Find the word "AperFunction" in the listing; pull out each line holding it.

*** Source data Section Begins ***

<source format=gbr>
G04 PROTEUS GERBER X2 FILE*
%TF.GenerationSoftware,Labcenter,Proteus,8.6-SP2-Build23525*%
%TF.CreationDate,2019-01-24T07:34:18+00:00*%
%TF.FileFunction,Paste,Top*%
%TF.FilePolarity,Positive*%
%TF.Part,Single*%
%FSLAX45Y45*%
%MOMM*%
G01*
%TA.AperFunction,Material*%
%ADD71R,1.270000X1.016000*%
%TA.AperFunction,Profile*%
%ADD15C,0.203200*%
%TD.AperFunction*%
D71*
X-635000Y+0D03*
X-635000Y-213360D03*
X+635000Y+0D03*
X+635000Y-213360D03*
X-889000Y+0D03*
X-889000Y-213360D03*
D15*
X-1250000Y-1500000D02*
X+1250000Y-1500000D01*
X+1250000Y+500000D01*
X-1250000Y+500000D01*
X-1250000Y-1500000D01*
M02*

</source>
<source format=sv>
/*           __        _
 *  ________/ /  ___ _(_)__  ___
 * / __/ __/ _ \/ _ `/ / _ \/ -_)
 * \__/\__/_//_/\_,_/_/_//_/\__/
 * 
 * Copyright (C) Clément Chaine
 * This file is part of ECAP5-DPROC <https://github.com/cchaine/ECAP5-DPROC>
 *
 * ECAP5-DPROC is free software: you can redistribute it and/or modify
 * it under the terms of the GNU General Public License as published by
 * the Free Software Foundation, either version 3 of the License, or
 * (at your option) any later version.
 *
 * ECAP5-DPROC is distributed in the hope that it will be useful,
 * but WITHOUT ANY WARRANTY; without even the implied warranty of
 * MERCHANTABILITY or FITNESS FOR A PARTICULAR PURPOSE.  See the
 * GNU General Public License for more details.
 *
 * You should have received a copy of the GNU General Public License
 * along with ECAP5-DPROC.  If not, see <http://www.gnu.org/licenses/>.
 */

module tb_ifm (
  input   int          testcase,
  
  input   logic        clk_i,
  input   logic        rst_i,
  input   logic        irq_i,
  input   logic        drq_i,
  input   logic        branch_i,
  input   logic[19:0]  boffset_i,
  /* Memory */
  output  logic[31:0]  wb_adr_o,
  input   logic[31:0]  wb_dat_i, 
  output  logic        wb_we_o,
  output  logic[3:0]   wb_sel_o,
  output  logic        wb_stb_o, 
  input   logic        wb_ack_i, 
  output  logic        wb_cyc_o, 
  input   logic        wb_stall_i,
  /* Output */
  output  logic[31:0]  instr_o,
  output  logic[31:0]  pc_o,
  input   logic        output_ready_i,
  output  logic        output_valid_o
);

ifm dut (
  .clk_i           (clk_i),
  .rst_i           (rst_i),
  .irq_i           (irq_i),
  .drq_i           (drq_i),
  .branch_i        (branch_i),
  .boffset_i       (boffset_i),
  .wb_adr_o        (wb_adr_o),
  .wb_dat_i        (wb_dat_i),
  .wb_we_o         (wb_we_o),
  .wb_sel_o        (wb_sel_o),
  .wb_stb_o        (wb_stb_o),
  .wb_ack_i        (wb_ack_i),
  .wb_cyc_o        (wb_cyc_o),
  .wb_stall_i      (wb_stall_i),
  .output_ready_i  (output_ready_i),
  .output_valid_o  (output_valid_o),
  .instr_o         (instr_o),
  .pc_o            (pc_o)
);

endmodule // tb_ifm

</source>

*** Source data Section Ends ***
*** Source data Section Begins ***

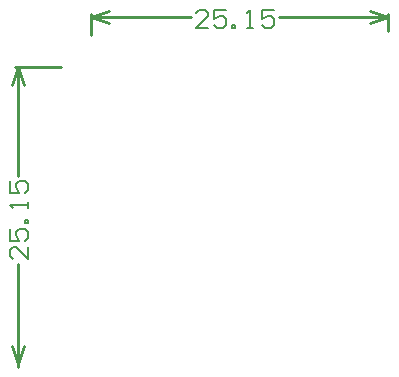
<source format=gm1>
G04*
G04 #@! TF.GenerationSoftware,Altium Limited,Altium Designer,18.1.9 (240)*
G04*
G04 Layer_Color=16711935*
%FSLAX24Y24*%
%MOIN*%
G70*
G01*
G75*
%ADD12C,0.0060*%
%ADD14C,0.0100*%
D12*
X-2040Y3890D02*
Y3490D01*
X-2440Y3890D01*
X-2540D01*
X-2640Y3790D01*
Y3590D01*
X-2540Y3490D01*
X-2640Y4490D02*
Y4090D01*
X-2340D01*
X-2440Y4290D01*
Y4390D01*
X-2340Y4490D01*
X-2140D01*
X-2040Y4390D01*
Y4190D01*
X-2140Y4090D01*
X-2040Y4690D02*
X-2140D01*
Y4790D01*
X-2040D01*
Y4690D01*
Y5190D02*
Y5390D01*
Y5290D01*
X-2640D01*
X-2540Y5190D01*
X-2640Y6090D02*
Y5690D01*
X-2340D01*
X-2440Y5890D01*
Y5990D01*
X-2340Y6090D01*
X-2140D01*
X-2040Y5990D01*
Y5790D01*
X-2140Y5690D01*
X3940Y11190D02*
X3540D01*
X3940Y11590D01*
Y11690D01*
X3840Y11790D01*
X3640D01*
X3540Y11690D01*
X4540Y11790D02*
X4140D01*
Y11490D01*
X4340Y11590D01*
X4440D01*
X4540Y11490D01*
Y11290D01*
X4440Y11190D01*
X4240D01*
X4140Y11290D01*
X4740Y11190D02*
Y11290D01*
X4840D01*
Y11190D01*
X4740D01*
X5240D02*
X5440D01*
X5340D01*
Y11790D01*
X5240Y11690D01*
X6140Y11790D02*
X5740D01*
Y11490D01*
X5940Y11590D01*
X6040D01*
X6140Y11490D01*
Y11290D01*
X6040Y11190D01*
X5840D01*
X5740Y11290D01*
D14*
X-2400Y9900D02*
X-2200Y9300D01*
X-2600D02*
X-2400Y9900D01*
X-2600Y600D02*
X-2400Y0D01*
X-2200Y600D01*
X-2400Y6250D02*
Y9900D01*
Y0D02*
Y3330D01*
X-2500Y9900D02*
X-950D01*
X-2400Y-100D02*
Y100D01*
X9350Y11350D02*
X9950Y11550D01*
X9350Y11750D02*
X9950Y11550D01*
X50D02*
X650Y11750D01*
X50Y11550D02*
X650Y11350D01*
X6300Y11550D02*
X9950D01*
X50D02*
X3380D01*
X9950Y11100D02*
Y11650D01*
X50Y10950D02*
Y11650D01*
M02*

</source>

*** Source data Section Ends ***

• **The answer**
%TA.AperFunction,Material*%
%TA.AperFunction,Profile*%
%TD.AperFunction*%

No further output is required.